For the past few years, he has audited one class each semester in a wide variety of classes, from Roman architecture to contemporary politics. His new kick is art history.

“There’s a lot of sadness in the world, a lot of anger in the world,” he said.
“These art classes are my escape from reality. That’s why I take them.”

The pain of being homeless on the streets, especially during brutally cold winters, still sticks with him. He said most homeless people are concerned above all else with getting off the streets and finding a place to live. But, when he donates time at homeless shelters like Porchlight and the Beacon, he will sometimes talk with the homeless about what he’s learned in class.

“Just because you’re homeless does not mean that you’re a dummy,” he said. “I have talked to different people about … the classes that I’m taking. They ask me questions and I give them answers. It makes them feel like they’re not homeless for that fleeting moment.”

‘All actual life is encounter’

Jen Roth sits with her notebook, class materials, and other personal items she has collected while on campus. CREDIT: PARKER SCHORR

Roth graduated from college, but she deeply misconstrued what its purpose was. Pulling out a corner of notebook paper with the phrase “All actual life is encounter” written on it – a quote from the philosopher Martin Buber that was discussed in her existentialism class – she said it took until she retired to understand what it was really all about.

“When I was in college, I didn’t think about it as, ‘I’m here to learn about what there is to be learned.’ I thought of it as a way to gain credits towards getting a degree. I couldn’t wait to get on with my real life. Now I can be the student I wish I could have been back then,” she said.

It’s not just the lectures that keep auditors coming back year after year, but also the relationships that are formed inside and outside of the classroom.

Terry said he loves being surrounded by young people and their fresh ideas.
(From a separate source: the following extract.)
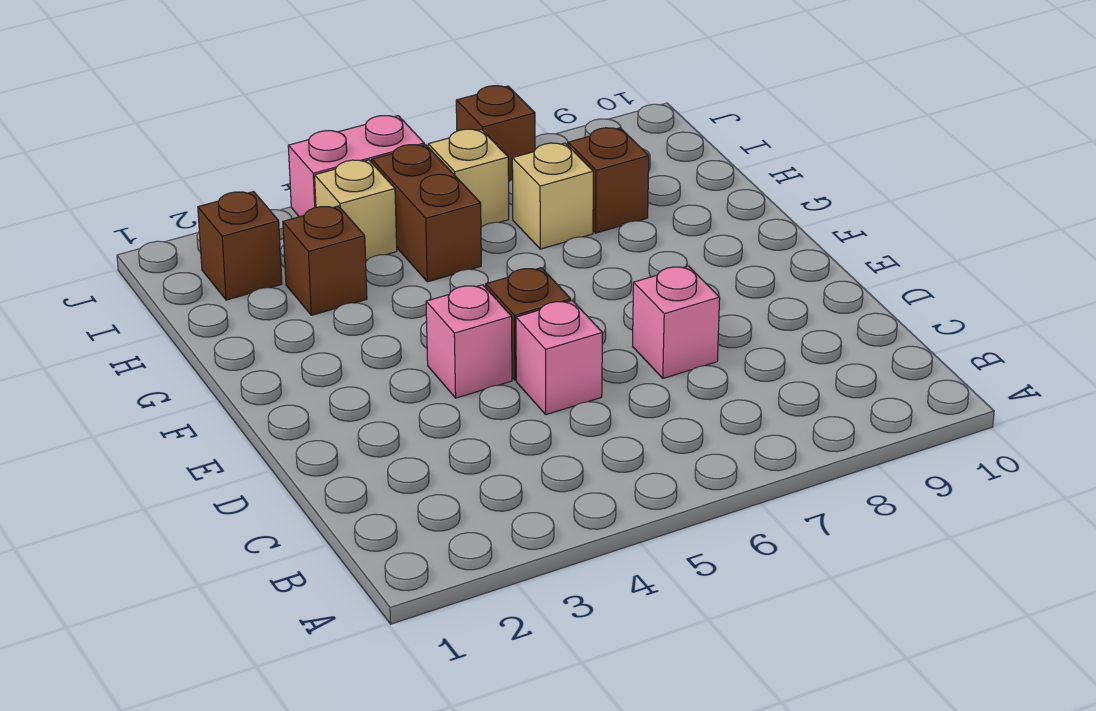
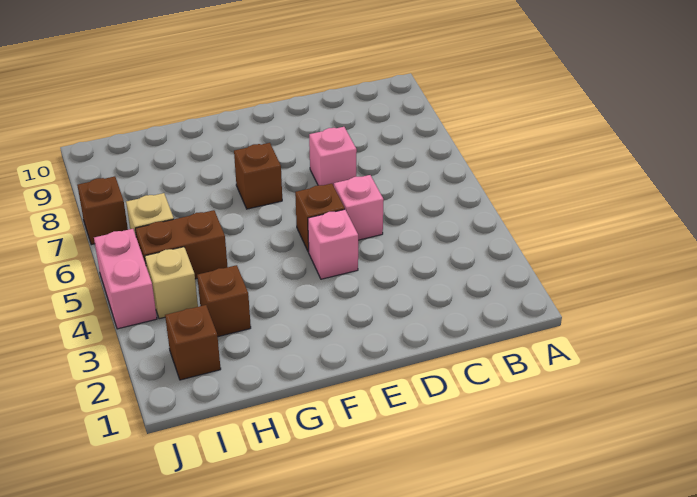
tan brick H7 level 1 -> none
brown brick H8 level 1 -> brown brick F7 level 1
Inspired to represent both the student population that he had become connected to and the homeless people of Madison, he ran for common council Alder of the 9th district, a predominately student population, in 20187. With very little campaigning, Terry garnered 24 percent of the vote.

McCool has gotten lunch with a few of his professors and he said they like having him and other auditors in the class since they can offer a different perspective on a topic at hand. Plus, now that he’s older than them, he can finally talk to them on a first name basis.

Auditing has added a lot to Roth’s life, she said. She even met a faculty member who became the “love of her life,” and they now collaborate on how she can be a better student and he can be a better teacher.

She pitches the program to anyone she meets, but especially to young people, because she wants them to know that the often exhausting, grinding process of getting a degree is not the only path for an education.

“After your arc – your arc of school and career and family making – there’s something else that waits you on the other end of it that you’re going to just love,” she said.